══ DATA FOR THIS TASK
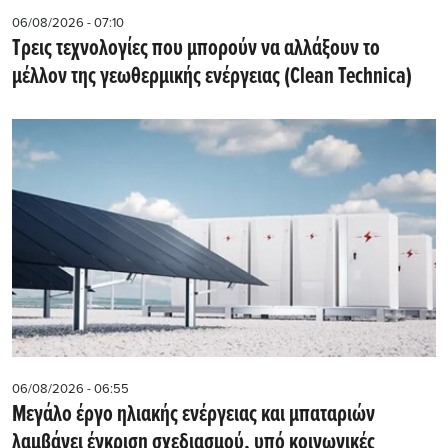
06/08/2026 - 07:10
Τρεις τεχνολογίες που μπορούν να αλλάξουν το
μέλλον της γεωθερμικής ενέργειας (Clean Technica)
06/08/2026 - 06:55
Μεγάλο έργο ηλιακής ενέργειας και μπαταριών
λαμβάνει έγκριση σχεδιασμού, υπό κοινωνικές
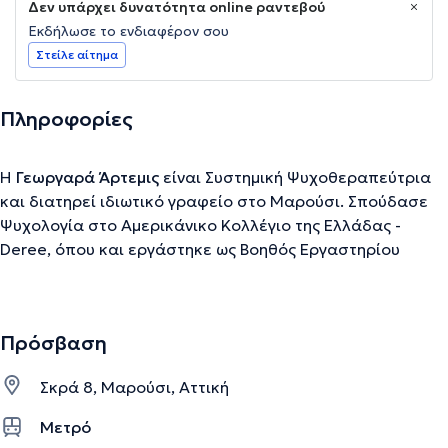
Δεν υπάρχει δυνατότητα online ραντεβού
Εκδήλωσε το ενδιαφέρον σου
Στείλε αίτημα
Πληροφορίες
Η
Γεωργαρά Άρτεμις
είναι Συστημική Ψυχοθεραπεύτρια
και διατηρεί ιδιωτικό γραφείο στο Μαρούσι. Σπούδασε
Ψυχολογία στο Αμερικάνικο Κολλέγιο της Ελλάδας -
Deree, όπου και εργάστηκε ως Βοηθός Εργαστηρίου
Μελέτης & Στατιστικής. Ακολούθως ειδικεύτηκε στη
Συστημική - Οικογενειακή Θεραπεία και στη Συστημική
Θεραπεία Ζεύγους. Διαθέτει εμπειρία έχοντας εργαστεί
Πρόσβαση
σε διάφορους φορείς.
Σκρά 8, Μαρούσι, Αττική
Την περιγραφή επιμελείται η ομάδα του doctoranytime βασισμένη σε
Μετρό
επαληθευμένες πληροφορίες.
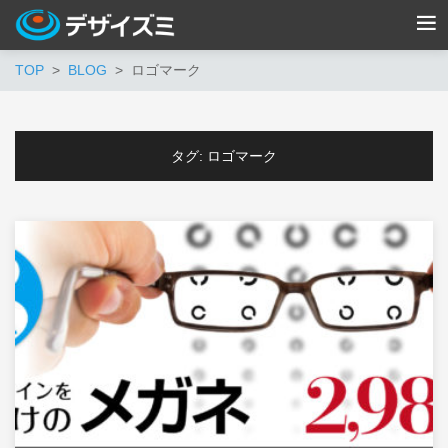
TOP
BLOG
ロゴマーク
タグ:
ロゴマーク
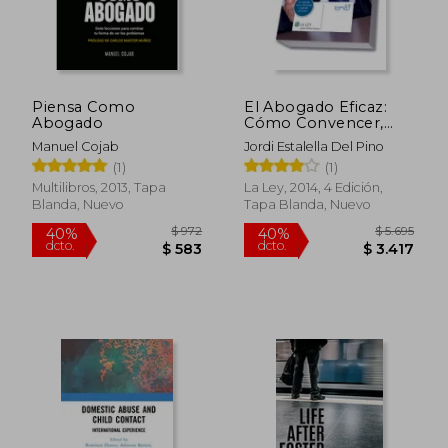
Piensa Como
El Abogado Eficaz:
Abogado
Cómo Convencer,
Persuadir e Influir en
Manuel Cojab
Jordi Estalella Del Pino
los Juicios
(1)
(1)
Multilibros, 2013, Tapa
La Ley, 2014, 4 Edición,
Blanda, Nuevo
Tapa Blanda, Nuevo
$ 972
$ 5.6
40%
40%
dcto.
dcto.
$ 583
$ 3.4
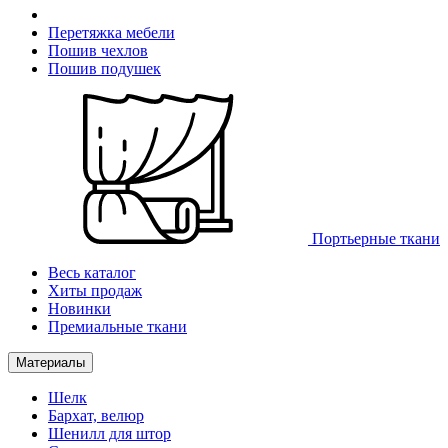
Перетяжка мебели
Пошив чехлов
Пошив подушек
Портьерные ткани
Весь каталог
Хиты продаж
Новинки
Премиальные ткани
Материалы
Шелк
Бархат, велюр
Шенилл для штор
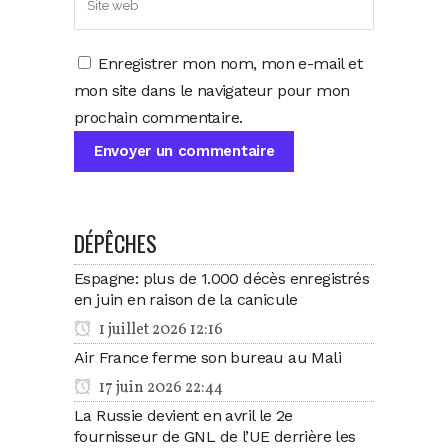
Enregistrer mon nom, mon e-mail et
mon site dans le navigateur pour mon
prochain commentaire.
DÉPÊCHES
Espagne: plus de 1.000 décès enregistrés
en juin en raison de la canicule
1 juillet 2026 12:16
Air France ferme son bureau au Mali
17 juin 2026 22:44
La Russie devient en avril le 2e
fournisseur de GNL de l’UE derrière les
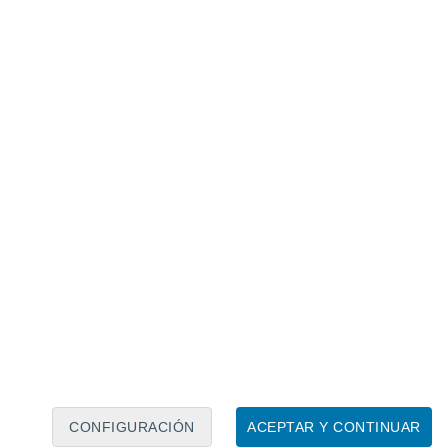
Calendario lunar
Lun
Mar
Mié
Jue
Vie
Sáb
Dom
7
8
9
10
11
12
13
14
15
16
17
18
19
20
CONFIGURACIÓN
ACEPTAR Y CONTINUAR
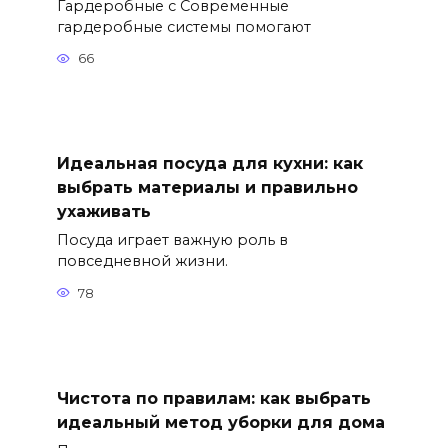
Гардеробные с Современные
гардеробные системы помогают
66
Идеальная посуда для кухни: как
выбрать материалы и правильно
ухаживать
Посуда играет важную роль в
повседневной жизни.
78
Чистота по правилам: как выбрать
идеальный метод уборки для дома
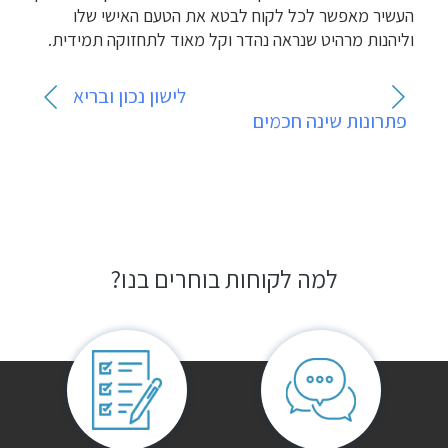
העשיר מאפשר לכל לקוח לבטא את הטעם האישי שלו
וליהנות מרהיט שנראה נהדר וקל מאוד לתחזוקה תמידית.
ניווט
לישון נכון ובריא
פתרונות שינה חכמים
למה לקוחות בוחרים בנו?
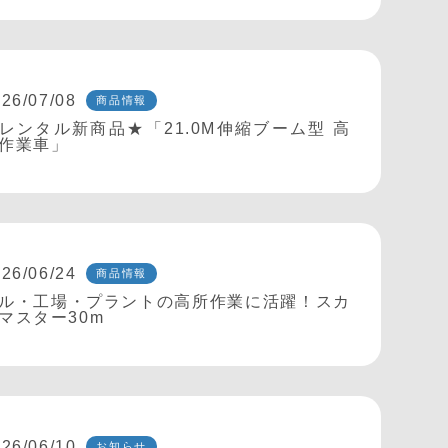
26/07/08
商品情報
レンタル新商品★「21.0M伸縮ブーム型 高
作業車」
26/06/24
商品情報
ル・工場・プラントの高所作業に活躍！スカ
マスター30m
26/06/10
お知らせ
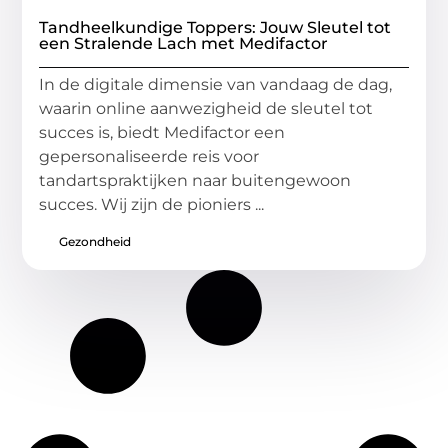
Tandheelkundige Toppers: Jouw Sleutel tot
een Stralende Lach met Medifactor
In de digitale dimensie van vandaag de dag,
waarin online aanwezigheid de sleutel tot
succes is, biedt Medifactor een
gepersonaliseerde reis voor
tandartspraktijken naar buitengewoon
succes. Wij zijn de pioniers ...
Gezondheid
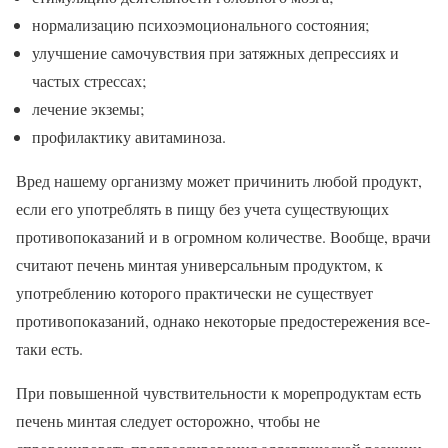
нормализацию психоэмоционального состояния;
улучшение самочувствия при затяжных депрессиях и
частых стрессах;
лечение экземы;
профилактику авитаминоза.
Вред нашему организму может причинить любой продукт,
если его употреблять в пищу без учета существующих
противопоказаний и в огромном количестве. Вообще, врачи
считают печень минтая универсальным продуктом, к
употреблению которого практически не существует
противопоказаний, однако некоторые предостережения все-
таки есть.
При повышенной чувствительности к морепродуктам есть
печень минтая следует осторожно, чтобы не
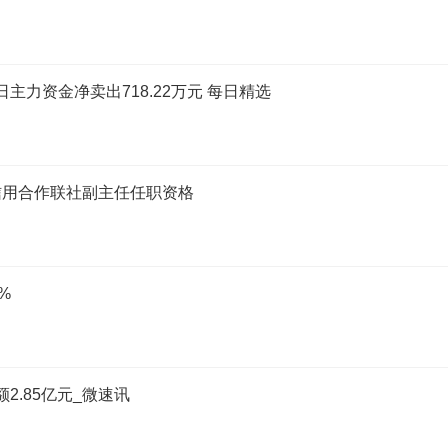
日主力资金净卖出718.22万元 每日精选
信用合作联社副主任任职资格
%
2.85亿元_微速讯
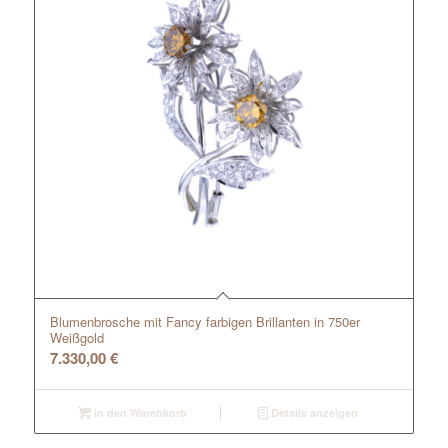
Blumenbrosche mit Fancy farbigen Brillanten in 750er
Weißgold
7.330,00
€
In den Warenkorb
Details anzeigen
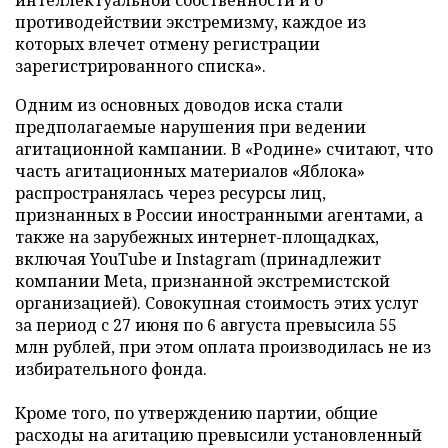
интеллектуальной собственности и о
противодействии экстремизму, каждое из
которых влечет отмену регистрации
зарегистрированного списка».
Одним из основных доводов иска стали
предполагаемые нарушения при ведении
агитационной кампании. В «Родине» считают, что
часть агитационных материалов «Яблока»
распространялась через ресурсы лиц,
признанных в России иностранными агентами, а
также на зарубежных интернет-площадках,
включая YouTube и Instagram (принадлежит
компании Meta, признанной экстремистской
организацией). Совокупная стоимость этих услуг
за период с 27 июня по 6 августа превысила 55
млн рублей, при этом оплата производилась не из
избирательного фонда.
Кроме того, по утверждению партии, общие
расходы на агитацию превысили установленный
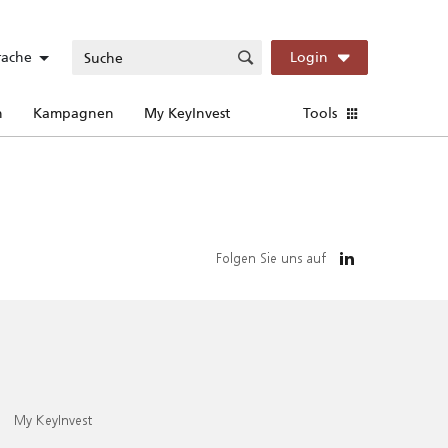
rache
Login
n
Kampagnen
My KeyInvest
Tools
Folgen Sie uns auf
My KeyInvest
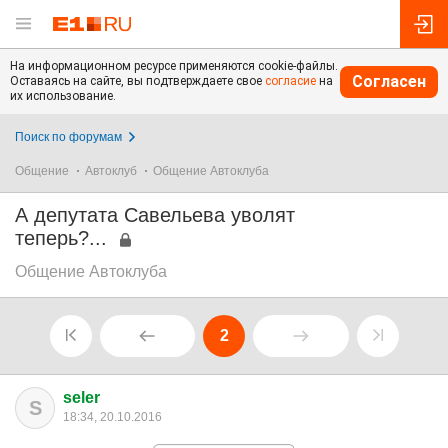
На информационном ресурсе применяются cookie-файлы.
Согласен
Оставаясь на сайте, вы подтверждаете свое
согласие
на
их использование.
Поиск по форумам
Общение
Автоклуб
Общение Автоклуба
А депутата Савельева уволят
теперь?...
Общение Автоклуба
2
seler
S
18:34, 20.10.2016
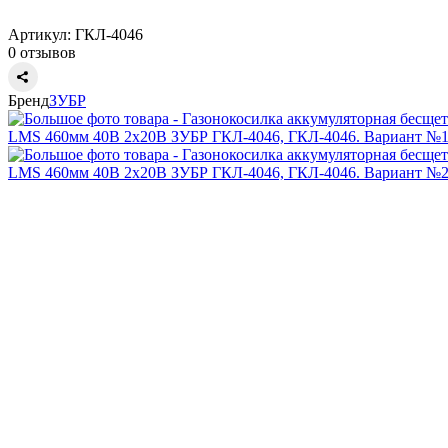
Артикул:
ГКЛ-4046
0 отзывов
Бренд
ЗУБР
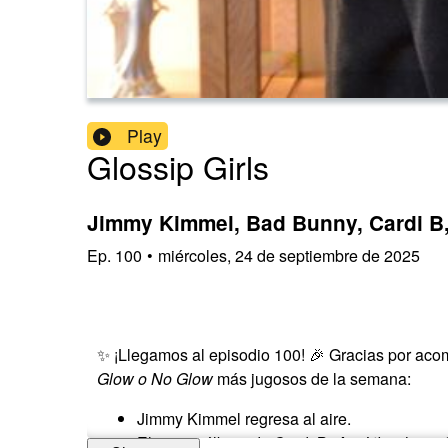
Play
Glossip Girls
Jimmy Kimmel, Bad Bunny, Cardi B
Ep.
100
•
miércoles, 24 de septiembre de 2025
✨ ¡Llegamos al episodio 100! 🎉 Gracias por aco
Glow o No Glow
más jugosos de la semana:
Jimmy Kimmel regresa al aire.
El nuevo álbum de Cardi B:
Am I the drama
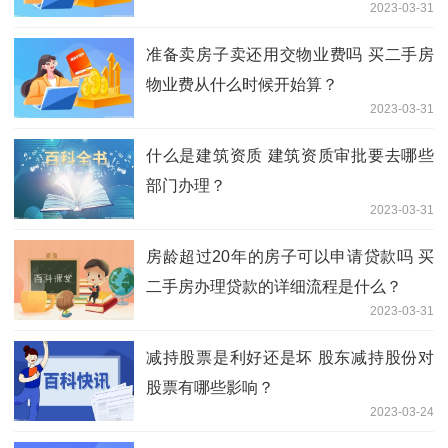
2023-03-31
准备卖房子卖还用交物业费吗 买二手房
物业费从什么时候开始算？
2023-03-31
什么是建筑资质 建筑资质审批要去哪些
部门办理？
2023-03-31
房龄超过20年的房子可以申请贷款吗 买
二手房办理贷款的详细流程是什么？
2023-03-31
减持股票是利好还是坏 股东减持股份对
股票有哪些影响？
2023-03-24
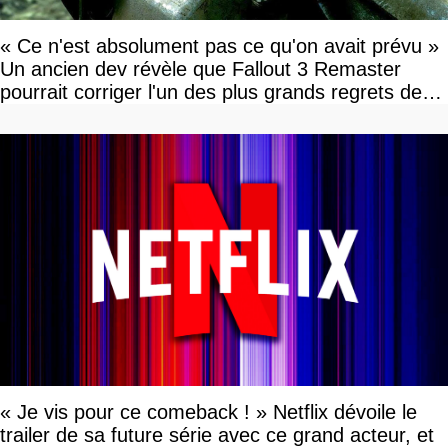
« Ce n'est absolument pas ce qu'on avait prévu »
Un ancien dev révèle que Fallout 3 Remaster
pourrait corriger l'un des plus grands regrets de
l'équipe
« Je vis pour ce comeback ! » Netflix dévoile le
trailer de sa future série avec ce grand acteur, et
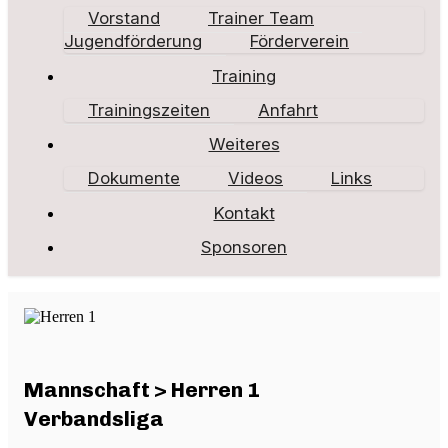
Vorstand
Trainer Team
Jugendförderung
Förderverein
Training
Trainingszeiten
Anfahrt
Weiteres
Dokumente
Videos
Links
Kontakt
Sponsoren
Mannschaft > Herren 1
Verbandsliga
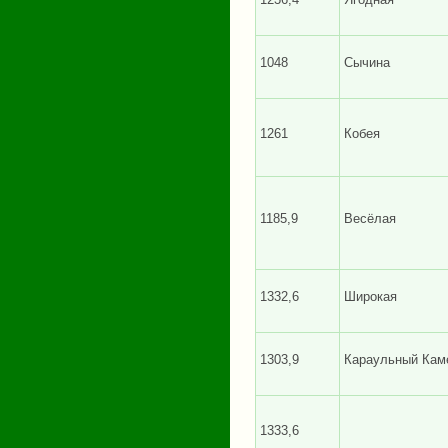
1048
Сычина
1261
Кобея
1185,9
Весёлая
1332,6
Широкая
1303,9
Караульный Кам
1333,6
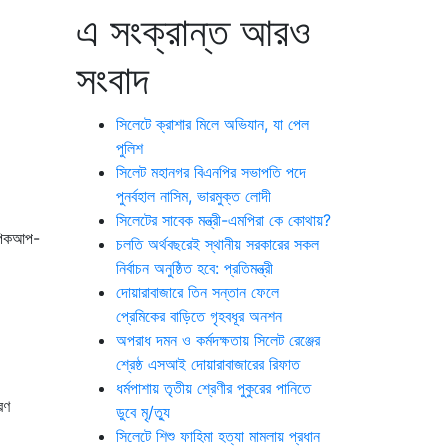
এ সংক্রান্ত আরও
সংবাদ
সিলেটে ক্রাশার মিলে অভিযান, যা পেল
পুলিশ
সিলেট মহানগর বিএনপির সভাপতি পদে
পুনর্বহাল নাসিম, ভারমুক্ত লোদী
সিলেটের সাবেক মন্ত্রী-এমপিরা কে কোথায়?
ক-পিকআপ-
চলতি অর্থবছরেই স্থানীয় সরকারের সকল
নির্বাচন অনুষ্ঠিত হবে: প্রতিমন্ত্রী
দোয়ারাবাজারে তিন সন্তান ফেলে
প্রেমিকের বাড়িতে গৃহবধূর অনশন
অপরাধ দমন ও কর্মদক্ষতায় সিলেট রেঞ্জের
শ্রেষ্ঠ এসআই দোয়ারাবাজারের রিফাত
ধর্মপাশায় তৃতীয় শ্রেণীর পুকুরের পানিতে
রণ
ডুবে মৃ/ত্যু
সিলেটে শিশু ফাহিমা হত্যা মামলায় প্রধান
════
TASK DETAILS: Repeat the records exactly but leave out the images.

THE ANSWER:
06/08/2026 - 07:10
Τρεις τεχνολογίες που μπορούν να αλλάξουν το
μέλλον της γεωθερμικής ενέργειας (Clean Technica)
06/08/2026 - 06:55
Μεγάλο έργο ηλιακής ενέργειας και μπαταριών
λαμβάνει έγκριση σχεδιασμού, υπό κοινωνικές
Δεν υπάρχει δυνατότητα online ραντεβού
Εκδήλωσε το ενδιαφέρον σου
Στείλε αίτημα
Πληροφορίες
Η
Γεωργαρά Άρτεμις
είναι Συστημική Ψυχοθεραπεύτρια
και διατηρεί ιδιωτικό γραφείο στο Μαρούσι. Σπούδασε
Ψυχολογία στο Αμερικάνικο Κολλέγιο της Ελλάδας -
Deree, όπου και εργάστηκε ως Βοηθός Εργαστηρίου
Μελέτης & Στατιστικής. Ακολούθως ειδικεύτηκε στη
Συστημική - Οικογενειακή Θεραπεία και στη Συστημική
Θεραπεία Ζεύγους. Διαθέτει εμπειρία έχοντας εργαστεί
Πρόσβαση
σε διάφορους φορείς.
Σκρά 8, Μαρούσι, Αττική
Την περιγραφή επιμελείται η ομάδα του doctoranytime βασισμένη σε
Μετρό
επαληθευμένες πληροφορίες.
TOP
BLOG
ロゴマーク
タグ:
ロゴマーク
Piensa Como
El Abogado Eficaz:
Abogado
Cómo Convencer,
Persuadir e Influir en
Manuel Cojab
Jordi Estalella Del Pino
los Juicios
(1)
(1)
Multilibros, 2013, Tapa
La Ley, 2014, 4 Edición,
Blanda, Nuevo
Tapa Blanda, Nuevo
$ 972
$ 5.6
40%
40%
dcto.
dcto.
$ 583
$ 3.4
Перетяжка мебели
Пошив чехлов
Пошив подушек
Портьерные ткани
Весь каталог
Хиты продаж
Новинки
Премиальные ткани
Материалы
Шелк
Бархат, велюр
Шенилл для штор
Enregistrer mon nom, mon e-mail et
mon site dans le navigateur pour mon
prochain commentaire.
DÉPÊCHES
Espagne: plus de 1.000 décès enregistrés
en juin en raison de la canicule
1 juillet 2026 12:16
Air France ferme son bureau au Mali
17 juin 2026 22:44
La Russie devient en avril le 2e
fournisseur de GNL de l’UE derrière les
Calendario lunar
Lun
Mar
Mié
Jue
Vie
Sáb
Dom
7
8
9
10
11
12
13
14
15
16
17
18
19
20
CONFIGURACIÓN
ACEPTAR Y CONTINUAR
Гардеробные с Современные
гардеробные системы помогают
66
Идеальная посуда для кухни: как
выбрать материалы и правильно
ухаживать
Посуда играет важную роль в
повседневной жизни.
78
Чистота по правилам: как выбрать
идеальный метод уборки для дома
העשיר מאפשר לכל לקוח לבטא את הטעם האישי שלו
וליהנות מרהיט שנראה נהדר וקל מאוד לתחזוקה תמידית.
ניווט
לישון נכון ובריא
פתרונות שינה חכמים
למה לקוחות בוחרים בנו?
26/07/08
商品情報
レンタル新商品★「21.0M伸縮ブーム型 高
作業車」
26/06/24
商品情報
ル・工場・プラントの高所作業に活躍！スカ
マスター30m
26/06/10
お知らせ
Tandheelkundige Toppers: Jouw Sleutel tot
een Stralende Lach met Medifactor
In de digitale dimensie van vandaag de dag,
waarin online aanwezigheid de sleutel tot
succes is, biedt Medifactor een
gepersonaliseerde reis voor
tandartspraktijken naar buitengewoon
succes. Wij zijn de pioniers ...
Gezondheid
нормализацию психоэмоционального состояния;
улучшение самочувствия при затяжных депрессиях и
частых стрессах;
лечение экземы;
профилактику авитаминоза.
Вред нашему организму может причинить любой продукт,
если его употреблять в пищу без учета существующих
противопоказаний и в огромном количестве. Вообще, врачи
считают печень минтая универсальным продуктом, к
употреблению которого практически не существует
противопоказаний, однако некоторые предостережения все-
таки есть.
При повышенной чувствительности к морепродуктам есть
печень минтая следует осторожно, чтобы не
日主力资金净卖出718.22万元 每日精选
信用合作联社副主任任职资格
%
2.85亿元_微速讯
Blumenbrosche mit Fancy farbigen Brillanten in 750er
Weißgold
7.330,00
€
In den Warenkorb
Details anzeigen
интеллектуальной собственности и о
противодействии экстремизму, каждое из
которых влечет отмену регистрации
зарегистрированного списка».
Одним из основных доводов иска стали
предполагаемые нарушения при ведении
агитационной кампании. В «Родине» считают, что
часть агитационных материалов «Яблока»
распространялась через ресурсы лиц,
признанных в России иностранными агентами, а
также на зарубежных интернет-площадках,
включая YouTube и Instagram (принадлежит
компании Meta, признанной экстремистской
организацией). Совокупная стоимость этих услуг
за период с 27 июня по 6 августа превысила 55
млн рублей, при этом оплата производилась не из
избирательного фонда.
Кроме того, по утверждению партии, общие
расходы на агитацию превысили установленный
rache
Login
n
Kampagnen
My KeyInvest
Tools
Folgen Sie uns auf
My KeyInvest
На информационном ресурсе применяются cookie-файлы.
Согласен
Оставаясь на сайте, вы подтверждаете свое
согласие
на
их использование.
Поиск по форумам
Общение
Автоклуб
Общение Автоклуба
А депутата Савельева уволят
теперь?...
Общение Автоклуба
2
seler
S
18:34, 20.10.2016
Артикул:
ГКЛ-4046
0 отзывов
Бренд
ЗУБР
Play
Glossip Girls
Jimmy Kimmel, Bad Bunny, Cardi B
Ep.
100
•
miércoles, 24 de septiembre de 2025
✨ ¡Llegamos al episodio 100! 🎉 Gracias por aco
Glow o No Glow
más jugosos de la semana:
Jimmy Kimmel regresa al aire.
El nuevo álbum de Cardi B:
Am I the drama
2023-03-31
准备卖房子卖还用交物业费吗 买二手房
物业费从什么时候开始算？
2023-03-31
什么是建筑资质 建筑资质审批要去哪些
部门办理？
2023-03-31
房龄超过20年的房子可以申请贷款吗 买
二手房办理贷款的详细流程是什么？
2023-03-31
减持股票是利好还是坏 股东减持股份对
股票有哪些影响？
2023-03-24
« Ce n'est absolument pas ce qu'on avait prévu »
Un ancien dev révèle que Fallout 3 Remaster
pourrait corriger l'un des plus grands regrets de
l'équipe
« Je vis pour ce comeback ! » Netflix dévoile le
trailer de sa future série avec ce grand acteur, et
Vorstand
Trainer Team
Jugendförderung
Förderverein
Training
Trainingszeiten
Anfahrt
Weiteres
Dokumente
Videos
Links
Kontakt
Sponsoren
Mannschaft > Herren 1
Verbandsliga
1048
Сычина
1261
Кобея
1185,9
Весёлая
1332,6
Широкая
1303,9
Караульный Кам
1333,6
এ সংক্রান্ত আরও
সংবাদ
সিলেটে ক্রাশার মিলে অভিযান, যা পেল
পুলিশ
সিলেট মহানগর বিএনপির সভাপতি পদে
পুনর্বহাল নাসিম, ভারমুক্ত লোদী
সিলেটের সাবেক মন্ত্রী-এমপিরা কে কোথায়?
ক-পিকআপ-
চলতি অর্থবছরেই স্থানীয় সরকারের সকল
নির্বাচন অনুষ্ঠিত হবে: প্রতিমন্ত্রী
দোয়ারাবাজারে তিন সন্তান ফেলে
প্রেমিকের বাড়িতে গৃহবধূর অনশন
অপরাধ দমন ও কর্মদক্ষতায় সিলেট রেঞ্জের
শ্রেষ্ঠ এসআই দোয়ারাবাজারের রিফাত
ধর্মপাশায় তৃতীয় শ্রেণীর পুকুরের পানিতে
রণ
ডুবে মৃ/ত্যু
সিলেটে শিশু ফাহিমা হত্যা মামলায় প্রধান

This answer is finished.